Two main criticisms: First, many developers had already built similar prompt sets privately — gstack isn't technically groundbreaking, it just got outsized attention because of Tan's position as YC CEO.
Second, safety concerns. A developer on Hacker News shared a case where a Claude Code agent spent 70 minutes injecting staging URLs into production configs while showing green exit codes. The faster autonomous agents get, the more guardrails matter.

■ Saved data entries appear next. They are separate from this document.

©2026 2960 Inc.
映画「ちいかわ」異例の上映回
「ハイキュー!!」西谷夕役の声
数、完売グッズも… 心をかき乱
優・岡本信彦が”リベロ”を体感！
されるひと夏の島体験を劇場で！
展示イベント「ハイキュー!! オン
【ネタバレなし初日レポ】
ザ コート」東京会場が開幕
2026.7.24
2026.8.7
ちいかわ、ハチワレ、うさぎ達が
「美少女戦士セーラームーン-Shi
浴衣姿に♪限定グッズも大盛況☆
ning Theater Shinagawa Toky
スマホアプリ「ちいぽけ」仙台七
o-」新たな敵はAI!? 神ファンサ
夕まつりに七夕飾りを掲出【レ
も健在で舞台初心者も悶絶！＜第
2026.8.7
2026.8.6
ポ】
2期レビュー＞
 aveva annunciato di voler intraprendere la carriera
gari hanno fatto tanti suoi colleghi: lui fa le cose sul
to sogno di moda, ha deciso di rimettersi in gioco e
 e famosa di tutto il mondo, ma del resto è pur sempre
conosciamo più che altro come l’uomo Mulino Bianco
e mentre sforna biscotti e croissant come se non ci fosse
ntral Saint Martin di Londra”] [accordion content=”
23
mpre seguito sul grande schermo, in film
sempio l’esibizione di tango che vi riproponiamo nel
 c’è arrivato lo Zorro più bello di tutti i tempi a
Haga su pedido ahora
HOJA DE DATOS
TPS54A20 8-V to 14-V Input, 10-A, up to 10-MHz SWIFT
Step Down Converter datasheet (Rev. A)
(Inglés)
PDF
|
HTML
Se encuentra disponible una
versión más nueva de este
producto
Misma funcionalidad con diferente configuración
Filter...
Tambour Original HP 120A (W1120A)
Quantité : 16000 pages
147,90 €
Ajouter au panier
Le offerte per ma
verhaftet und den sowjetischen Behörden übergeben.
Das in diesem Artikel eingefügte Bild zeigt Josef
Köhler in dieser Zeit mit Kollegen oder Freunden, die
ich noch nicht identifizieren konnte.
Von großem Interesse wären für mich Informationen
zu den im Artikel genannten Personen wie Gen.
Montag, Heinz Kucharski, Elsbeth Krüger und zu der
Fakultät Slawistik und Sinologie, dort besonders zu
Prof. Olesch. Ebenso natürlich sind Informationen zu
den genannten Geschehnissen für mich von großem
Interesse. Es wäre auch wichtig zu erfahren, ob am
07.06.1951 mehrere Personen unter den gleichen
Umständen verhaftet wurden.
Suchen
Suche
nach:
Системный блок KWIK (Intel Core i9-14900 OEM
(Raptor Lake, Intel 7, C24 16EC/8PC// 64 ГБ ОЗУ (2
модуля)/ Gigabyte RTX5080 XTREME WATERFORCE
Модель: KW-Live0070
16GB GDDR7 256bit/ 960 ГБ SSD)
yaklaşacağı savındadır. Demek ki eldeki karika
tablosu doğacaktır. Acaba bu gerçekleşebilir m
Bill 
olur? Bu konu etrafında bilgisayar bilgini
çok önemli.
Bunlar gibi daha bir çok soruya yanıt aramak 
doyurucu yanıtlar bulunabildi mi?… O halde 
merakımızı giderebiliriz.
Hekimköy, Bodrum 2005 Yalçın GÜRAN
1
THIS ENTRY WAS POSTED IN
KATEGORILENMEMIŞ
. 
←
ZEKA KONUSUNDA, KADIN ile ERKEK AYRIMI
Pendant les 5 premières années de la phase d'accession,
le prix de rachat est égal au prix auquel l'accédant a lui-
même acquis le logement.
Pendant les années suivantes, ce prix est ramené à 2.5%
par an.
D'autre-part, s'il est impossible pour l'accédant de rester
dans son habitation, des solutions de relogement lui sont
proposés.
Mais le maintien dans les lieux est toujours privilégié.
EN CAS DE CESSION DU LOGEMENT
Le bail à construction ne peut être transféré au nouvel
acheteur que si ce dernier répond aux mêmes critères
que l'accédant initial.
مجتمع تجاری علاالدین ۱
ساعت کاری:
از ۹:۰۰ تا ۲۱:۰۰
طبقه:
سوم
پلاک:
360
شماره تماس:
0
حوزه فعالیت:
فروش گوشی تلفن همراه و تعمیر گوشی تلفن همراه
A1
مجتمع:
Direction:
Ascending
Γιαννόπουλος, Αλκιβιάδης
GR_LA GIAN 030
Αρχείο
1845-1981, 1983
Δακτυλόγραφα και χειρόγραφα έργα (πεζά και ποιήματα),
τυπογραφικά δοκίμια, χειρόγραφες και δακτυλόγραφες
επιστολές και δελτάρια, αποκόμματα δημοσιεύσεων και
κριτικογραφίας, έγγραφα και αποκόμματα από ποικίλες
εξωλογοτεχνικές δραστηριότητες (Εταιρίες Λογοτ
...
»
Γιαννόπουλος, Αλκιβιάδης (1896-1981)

Caution: The Double Edge of Autonomous Agents
gstack includes safety skills like /careful, /freeze, and /guard, but for production environments, consider adding an independent audit layer. Always balance speed with control.
How to Get Started
- Make sure Claude Code is installed
gstack runs on top of Claude Code. You'll need an Anthropic subscription, plus Bun v1.0+ and Git. - Run the 30-second install
git clone https://github.com/garrytan/gstack.git ~/.claude/skills/gstack && cd ~/.claude/skills/gstack &&./setup - Start with /office-hours
Don't jump into code. Start with 6 forcing questions that challenge whether you should build the feature at all — that's gstack's philosophy. - You don't need all 28 skills
Just/reviewand/qaalone can noticeably improve code quality. Pick what fits your workflow. - Customize it
Every skill is a Markdown file. Adapt them to your team's conventions, tech stack, and review standards. Using them as-is is only half the value.
Key Insight
The real value of gstack isn't the 28 commands themselves. It's the pattern: "splitting AI into role-based specialists produces better results than treating it as a generalist." This pattern applies beyond coding — content creation, data analysis, customer support, and more.